At present, India has only two depositories: National Securities Depository Ltd
(NSDL) and Central Depository Services Ltd (CDSL). NSDL is the first depository
to have started in India, whereas CDSL followed them. However, most of the services
offered by both these depositories are similar. Today almost all the companies listed
in dematerialized form with NSDL are available with CDSL.
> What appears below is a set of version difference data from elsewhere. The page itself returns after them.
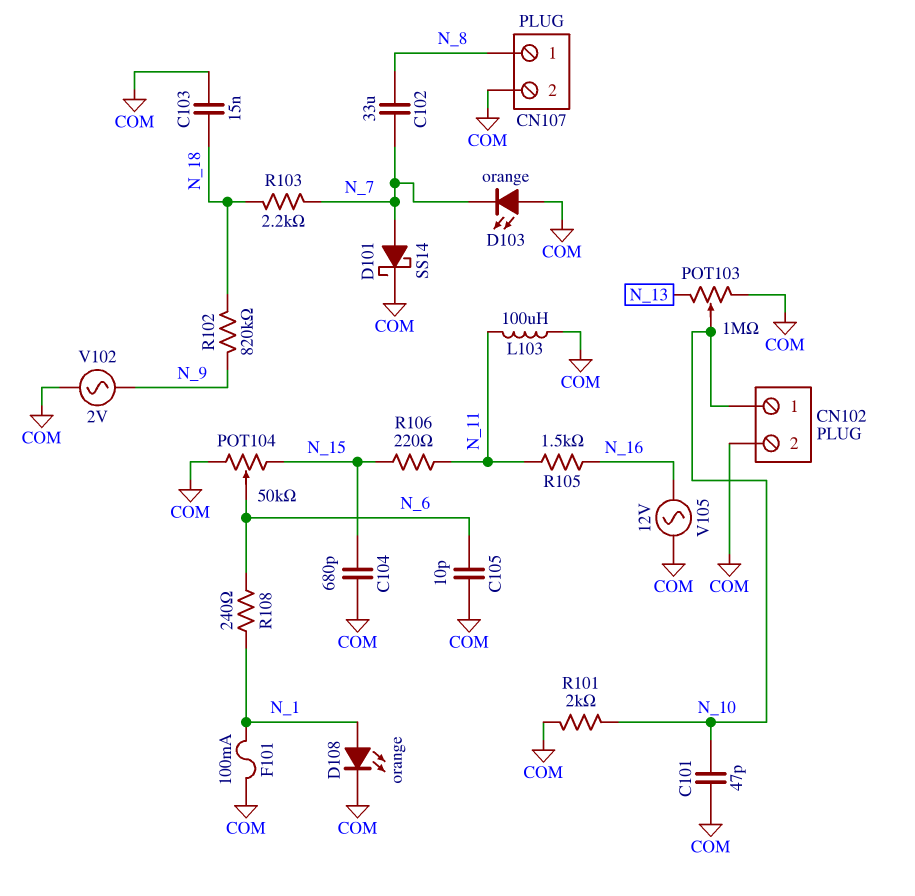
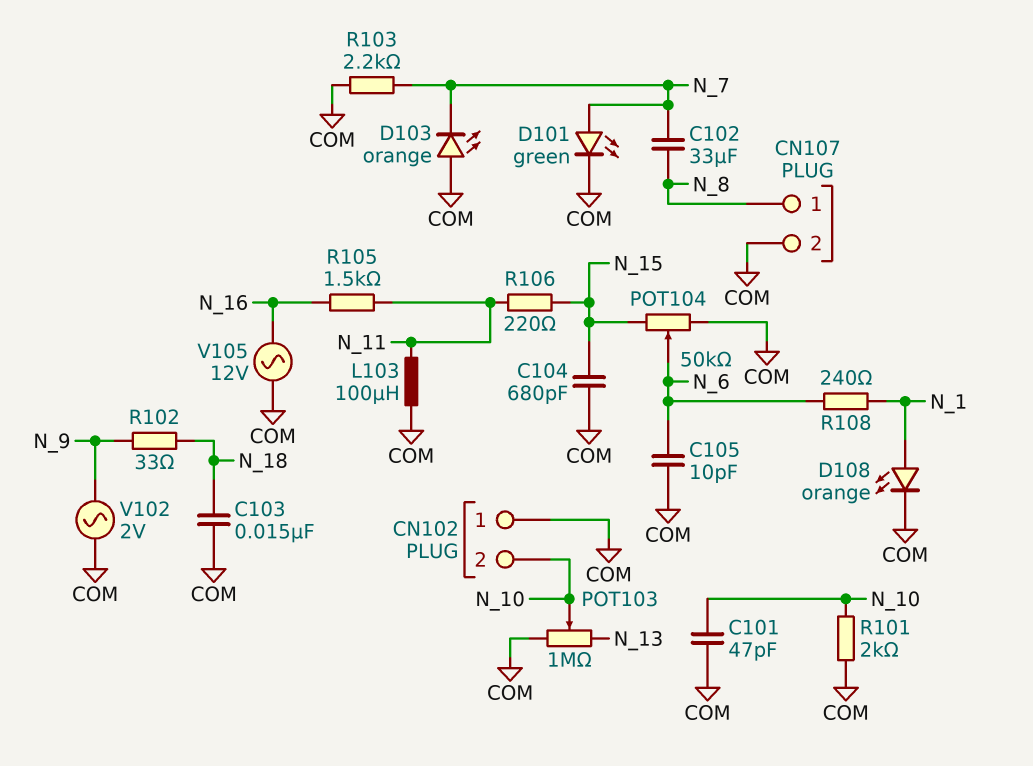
CN102 pin 1: N_10 -> COM
CN102 pin 2: COM -> N_10
D101: schottky SS14 (A N_7, K COM) -> LED green (A N_7, K COM)
F101: 100mA (COM, N_1) -> none
R102: 820k (N_9, N_18) -> 33 (N_9, N_18)
R103: 2.2k (N_7, N_18) -> 2.2k (COM, N_7)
Who is a Depository Participant?
A Depository Participant(DP) is an agent appointed by the Depository and is authorized
to offer depository services to all investors. An investor cannot directly open
a demat account with the depository. An investor has to open his account through
a DP only. The DP in turn opens the account with the Depository. The DP in turn
takes up the responsibility of maintaining the account and updating them as per
the instructions given by the investor from time to time. The DP generates and provides
the holdings statement from time to time as required by the investor. Thus, the
DP is basically the interface between the investor and the Depository. Example:
BVC Modes is a DP of both Depositories (NSDL as well as CDSL). For the purpose of
Internet Trading, you will have to open a demat account with BVC, who is authorized
to offer you this service. We will be opening your demat account with CDSL. The
balances in your account are maintained with the depository and are available to
you through us. You can find the status of your holdings or transactions from time
to time.
Who is a Beneficiary Owner(BO)?
The person who holds a demat account is a beneficiary owner. In case of a joint
account, the account holders will be beneficiary holders of that joint account.
What is a BO Id?
The demat account number of the beneficiary holder(s) is known as the BO Id.
What is a DP Id?
A DP Id is the number of the depository participant allotted by the depository.